The 1940s witnessed substantial reductions in the Black-white earnings gap. We study the role that domestic WWII defense production played in reducing this gap. Exploiting variation across labor markets in the allocation of war contracts to private firms, we find that war production contracts resulted in significant increases in the earnings of Black workers and declines in the racial wage gap, with no effect on white workers. This was achieved via occupational upgrading among Black men to skilled occupations. The gains largely persisted through at least 1970. Using a structural model, we show that declines in discrimination (and not migration or changes in productivity) account for all of the occupational upgrading and half of the estimated wage gains associated with the war production effort. Additionally, the war production effort explains one quarter (one seventh) of the overall improvements in racial gaps in occupation allocations (wages) witnessed over this decade. Finally, war spending led to an increase in the high school graduation rate of Black children, suggesting important intergenerational spillovers associated with declines in labor market discrimination.

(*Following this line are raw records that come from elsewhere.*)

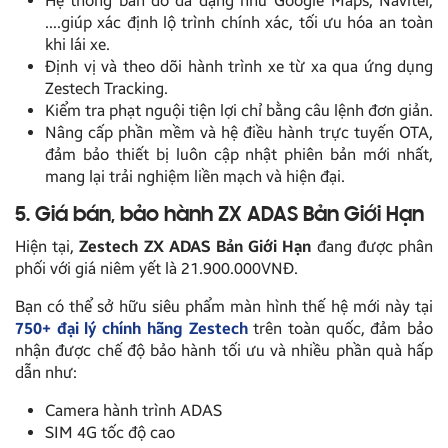
Hệ thống bản đồ đa dạng như Google Maps, Navitel,
….giúp xác định lộ trình chính xác, tối ưu hóa an toàn
khi lái xe.
Định vị và theo dõi hành trình xe từ xa qua ứng dụng
Zestech Tracking.
Kiểm tra phạt nguội tiện lợi chỉ bằng câu lệnh đơn giản.
Nâng cấp phần mềm và hệ điều hành trực tuyến OTA,
đảm bảo thiết bị luôn cập nhật phiên bản mới nhất,
mang lại trải nghiệm liền mạch và hiện đại.
5. Giá bán, bảo hành ZX ADAS Bản Giới Hạn
Hiện tại,
Zestech ZX ADAS Bản Giới Hạn
đang được phân
phối với giá niêm yết là 21.900.000VNĐ.
Bạn có thể sở hữu siêu phẩm màn hình thế hệ mới này tại
750+ đại lý chính hãng Zestech
trên toàn quốc, đảm bảo
nhận được chế độ bảo hành tối ưu và nhiều phần quà hấp
dẫn như:
Camera hành trình ADAS
SIM 4G tốc độ cao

Democratic Representation of all "the People": Antislavery Petitions in the U.S. Senate
John Griffin & Grace Sager
Studies in American Political Development, forthcoming

Abstract:

In keeping with the demands of political philosophers, America's constitutional design harnesses elected officials to the mass public's prevailing views, but also provides avenues for the opinions of disenfranchised groups and numerical minorities to be reflected in policy. We seek to shed light on this constitutional balancing act by studying U.S. senators' decisions on thirty-six roll call votes related to the practice of slavery between 1835 and 1847. These voting decisions are modeled using the prevalence of antislavery petitions sent to Congress over the same period from each state's residents. We observe considerable and systematic senator representation of perceived majority opinion on antislavery petitions, despite the presence of nineteenth-century institutions buffering senators from the public. We also report evidence that the representation of disenfranchised women's views (as expressed in petitions) relative to those of men varied by party, and in ways that are predictable. Finally, we observe that senators sometimes represented perceived minority viewpoints, seemingly motivated by their political ambitions. These findings not only hold important implications for our understanding of democratic representation, but also for the processes of American political development.